#### Problems and tasks
1. Copy the part of the cover letter below word for word, starting at "Before DoorDash I" and ending at "takes that seriously.".
2. Answer these questions from the cover letter below:
(a) How many requests per hour did the dynamic delivery fee service handle?
(b) What number engineer was the writer at the logistics startup?
(c) In which two languages does the writer offer to do the coding rounds?

#### Reading passage

+ + + + +

[Your Name] · [Email] · [Phone] · [City, ST]
April 21, 2026
Dear Hiring Manager,
I'm applying for the Senior Software Engineer role on the Marketplace Pricing team. Your team's talk at QCon on the move from a single-variable surge multiplier to a multi-objective pricing optimizer — and the honesty about which rider segments were made worse in the first rollout — is the kind of problem I've spent the last three years on at DoorDash, specifically balancing courier earnings against delivery ETA in high-density downtowns.
At DoorDash I owned the dynamic delivery fee service handling 2.8M requests per hour across 4,200 cities. The original fee model optimized for a single objective (marketplace conversion) and was silently transferring earnings away from couriers in the top 10% of dense urban zones. I identified the pattern in a weekly data-quality review that wasn't mine to own, proposed a multi-objective reformulation to my staff engineer, and drove the rewrite over two quarters — Go on the hot path, Kafka for event ingestion, a per-market control model that updates every 30 seconds. The launch increased courier retention in affected zones by 9.1%, held rider conversion within 1.2% of baseline, and reduced our incident rate on the fee service from 4 sev-2s per month to zero over the next 6 months. I carried the pager for it for 11 months and wrote the runbook myself.
Before DoorDash I was engineer #31 at a logistics startup (Convoy, freight) where I shipped the first version of the load-matching service and was on-call for it alone. That range — from 'I am the only person who understands this system' to 'I am one engineer on a 14-person marketplace team at global scale' — is the muscle I'd bring to Marketplace Pricing. What drew me to Uber specifically is that it's one of the few places where a pricing model is not an abstraction — it affects a driver's take-home pay on a Thursday night, and the team takes that seriously.
I'd love to talk about the team's current priorities on multi-modal pricing (rides vs. Eats vs. Freight) and where the biggest open problems are on the supply side. I can share a design doc from the DoorDash rewrite (6 pages, internal-scrubbed) and I'm happy to do the coding rounds in Go or Java.

+ + + + +

#### Dataset content
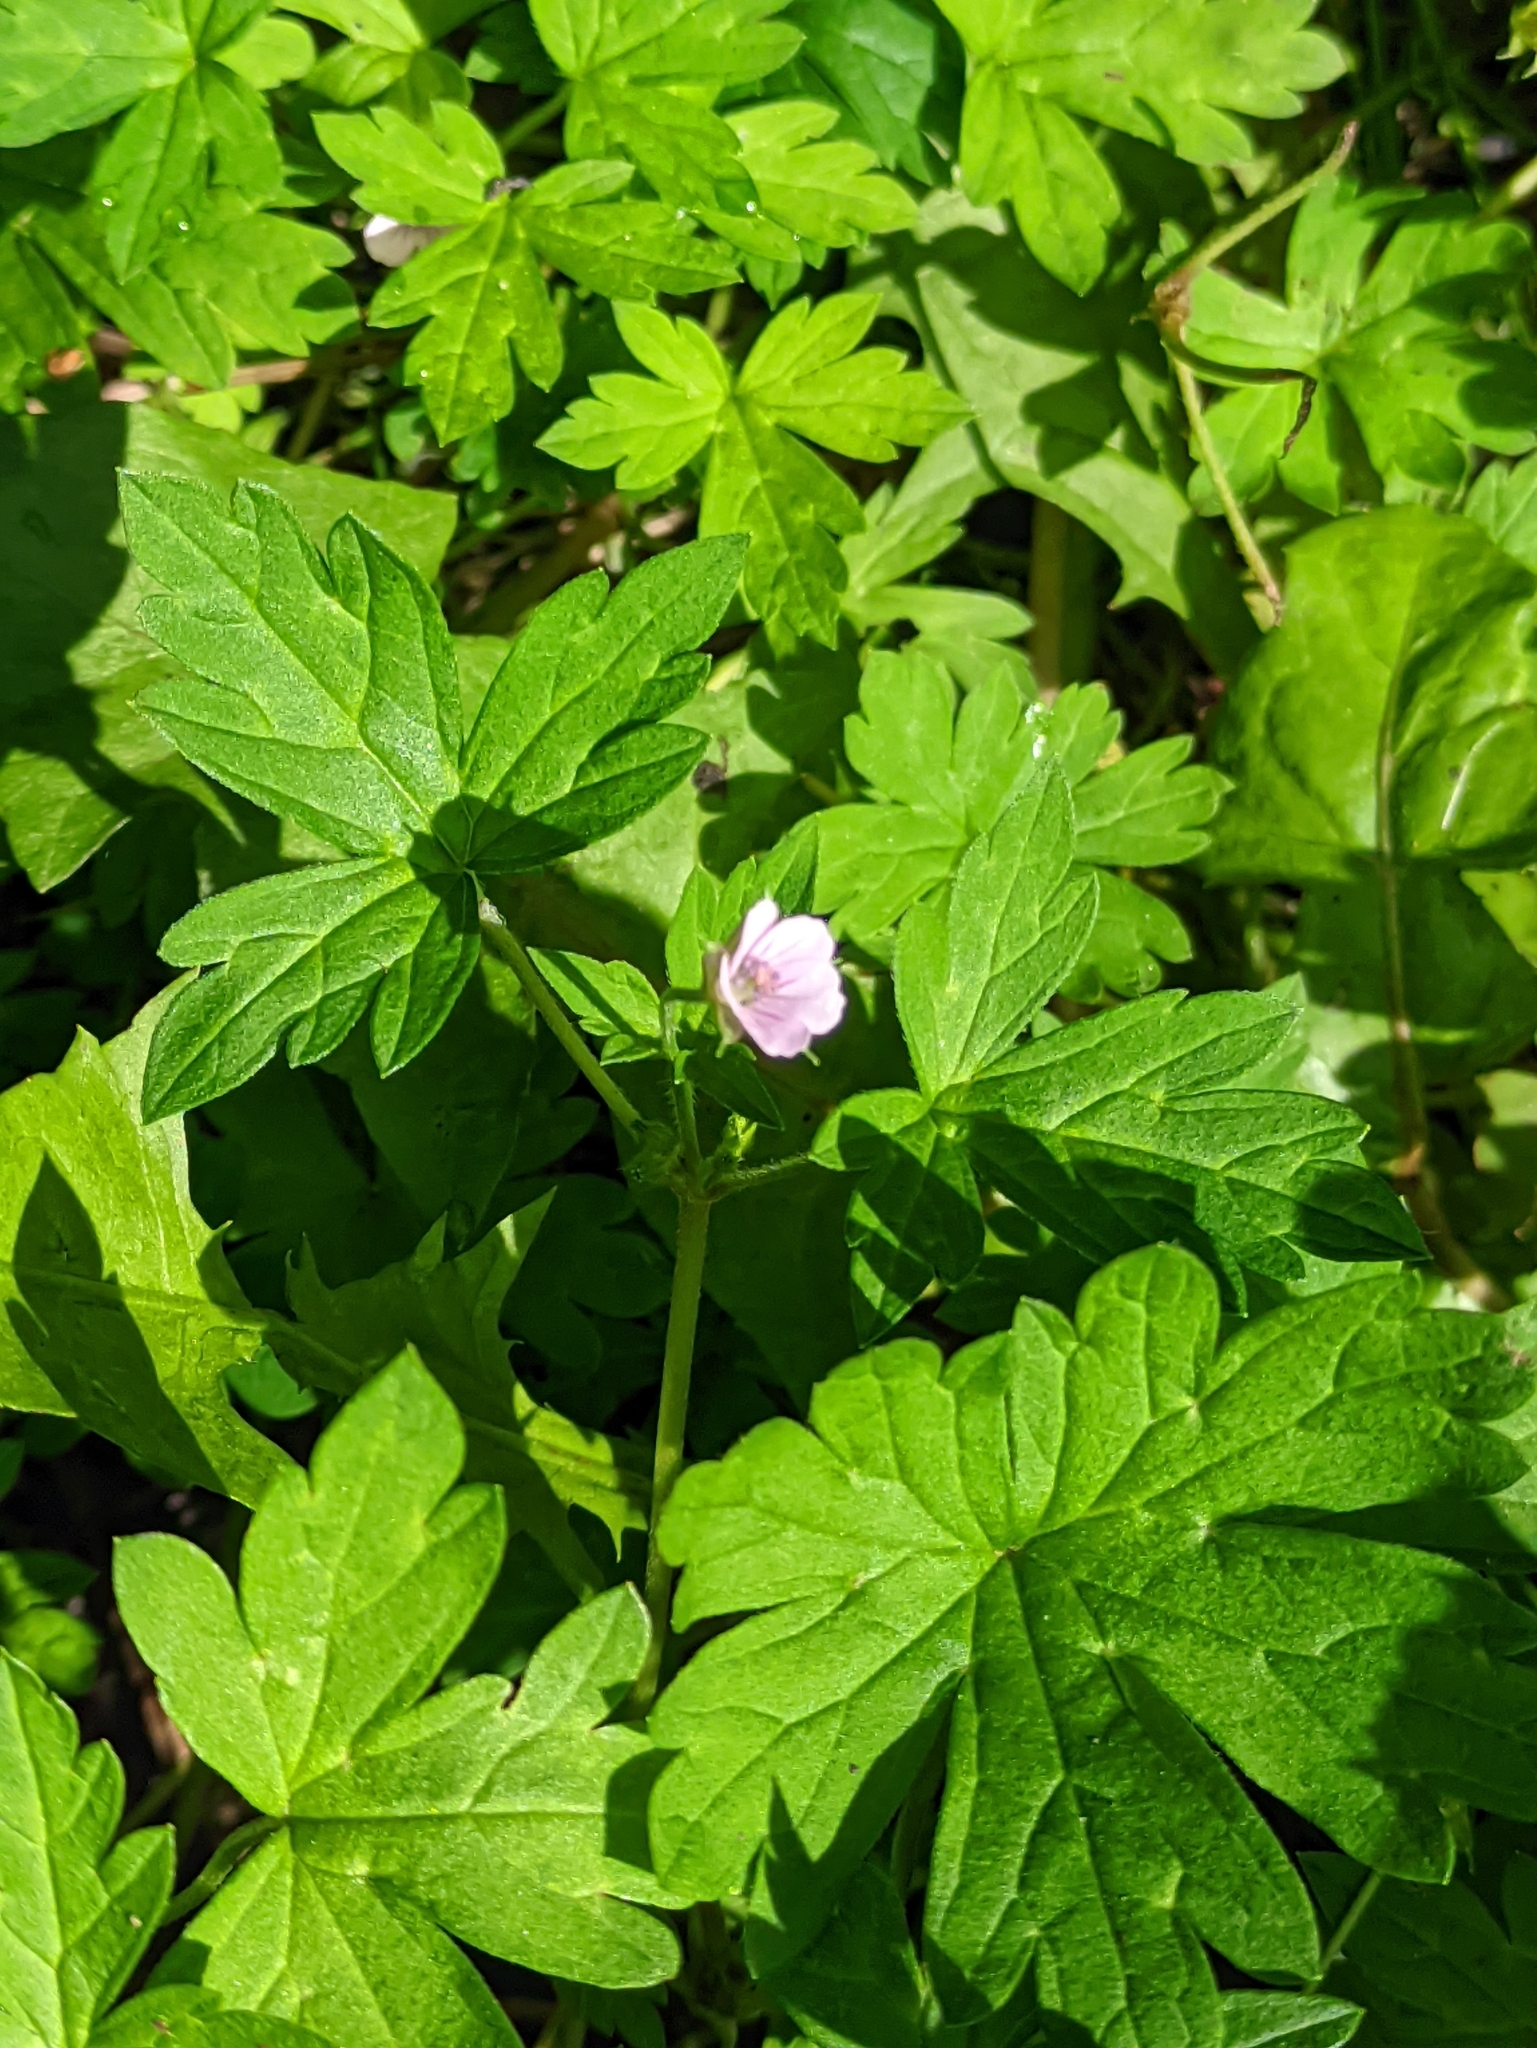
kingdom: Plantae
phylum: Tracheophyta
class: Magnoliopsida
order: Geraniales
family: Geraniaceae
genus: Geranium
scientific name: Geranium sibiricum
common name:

+ + + + +

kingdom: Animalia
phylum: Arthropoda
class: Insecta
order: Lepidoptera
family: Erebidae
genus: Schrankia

+ + + + +

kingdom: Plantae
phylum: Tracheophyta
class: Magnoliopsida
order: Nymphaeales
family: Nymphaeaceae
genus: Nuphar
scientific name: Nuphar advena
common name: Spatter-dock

+ + + + +

#### Written answers
1.
Before DoorDash I was engineer #31 at a logistics startup (Convoy, freight) where I shipped the first version of the load-matching service and was on-call for it alone. That range — from 'I am the only person who understands this system' to 'I am one engineer on a 14-person marketplace team at global scale' — is the muscle I'd bring to Marketplace Pricing. What drew me to Uber specifically is that it's one of the few places where a pricing model is not an abstraction — it affects a driver's take-home pay on a Thursday night, and the team takes that seriously.

2.
(a) 2.8M requests per hour
(b) Engineer #31
(c) Go or Java